How to Deal with a Snoring Partner: A Personal Experience
If you asked my partner if he snores, he would proclaim with full sincerity, “No! Never.” But if you asked me, I wouldn’t describe it as simply “snoring”—he’s sawing timber logs, making bolded ZZZs, catching horse flies. He snores with a bold, capitalized “S.” And after almost three years, me (and my horrible sleep score) couldn’t take it anymore.
“Snoring is caused by a change or reduction of the airflow in the nose or throat,” says Dr. Andrew Namen, a sleep medicine physician and spokesperson for the American Academy of Sleep Medicine. “It can occur when your sinuses are swollen from allergies or congestion, your tongue falls back, or your jaws falls when you sleep.” He also—diplomatically—notes that snoring can create “a difficult environment for a bed partner,” as well as “wake you from your sleep or keep you from maintaining deep sleep, which has been associated with elevated blood pressure.”

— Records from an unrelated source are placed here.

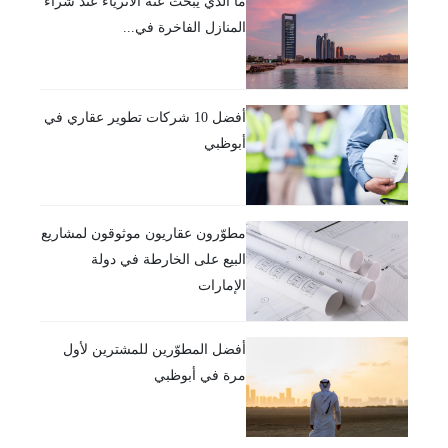
ما الذي يبحث عنه الأثرياء عند شراء
المنازل الفاخرة في...
أفضل 10 شركات تطوير عقاري في
أبوظبي
مطوّرون عقاريون موثوقون لمشاريع
البيع على الخارطة في دولة
الإمارات
أفضل المطوّرين للمشترين لأول
مرة في أبوظبي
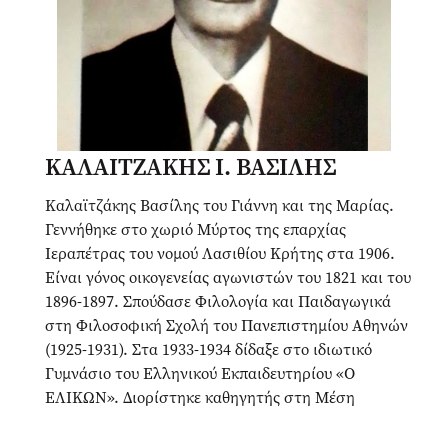
ΚΑΛΑΙΤΖΑΚΗΣ Ι. ΒΑΣΙΛΗΣ
Καλαϊτζάκης Βασίλης του Γιάννη και της Μαρίας.
Γεννήθηκε στο χωριό Μύρτος της επαρχίας
Ιεραπέτρας του νομού Λασιθίου Κρήτης στα 1906.
Είναι γόνος οικογενείας αγωνιστών του 1821 και του
1896-1897. Σπούδασε Φιλολογία και Παιδαγωγικά
στη Φιλοσοφική Σχολή του Πανεπιστημίου Αθηνών
(1925-1931). Στα 1933-1934 δίδαξε στο ιδιωτικό
Γυμνάσιο του Ελληνικού Εκπαιδευτηρίου «Ο
ΕΛΙΚΩΝ». Διορίστηκε καθηγητής στη Μέση
Εκπαιδευση στα 1934 και συνταξιοδοτήθηκε σαν
επίτιμος Γυμνασιάρχης εξαταξίου Γυμνασίου στα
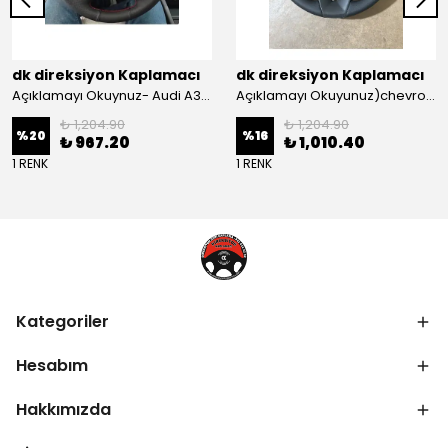
dk direksiyon Kaplamacı
dk direksiyon Kaplamacı
Açıklamayı Okuynuz- Audi A3 Sportback Araca Özel Direksiyon Kılıfı Kırmızı Ipli
Açıklamayı Okuyunuz)chevrolet Aveo Lt-ls Araca Özel Direksiyon Kılıfı (plastik Kapaksız Direksiyon
₺ 1,204.90
₺ 1,204.90
%
20
%
16
₺ 967.20
₺ 1,010.40
1 RENK
1 RENK
Kategoriler
Hesabım
Hakkımızda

While it’s estimated that up to 50% of Americans snore nightly, that didn’t make me feel any better—this was bad company to be in. Bad, tired, and grumpy company, to be exact.
First, I tried kicking. As in, kicking my partner every time the snoring started. I’ll admit, it was a short-term solution: He’d jolt awake and stop snoring for a moment or two, but once he settled back into a deep sleep, there he’d go again. Then I tried mouth tape at the recommendation of my coworker Arden Fanning Andrews—and as sexy as the practice of taping your lips shut in your sleep sounds, my partner gave it an instant no. If I was going to get the snoring to stop, I needed something convincing, something good. That’s when I found Eight Sleep.
Though it may be all about sleep, the Eight Sleep is actually everything but your mattress: A cover, a smart hub, and a base. When it arrived in a series of ginormous, impossible-to-lift boxes, my partner was out of town for work (of course!), and so I had to hire someone to help me drag the boxes into my apartment and set it all up. Like a scene from Frankenstein (or really, Young Frankenstein) we strapped in my mattress, plugged in the wires, and clothed my Casper in its new sensor-filled black ensemble. When it was all over, my chest heaved. Aliveeee! I thought it connected to the WiFi—but it was 11:30 p.m. (well past my bedtime), so it was farewell to my professional box-shifter and right to sleep. No changes in sleep noticed.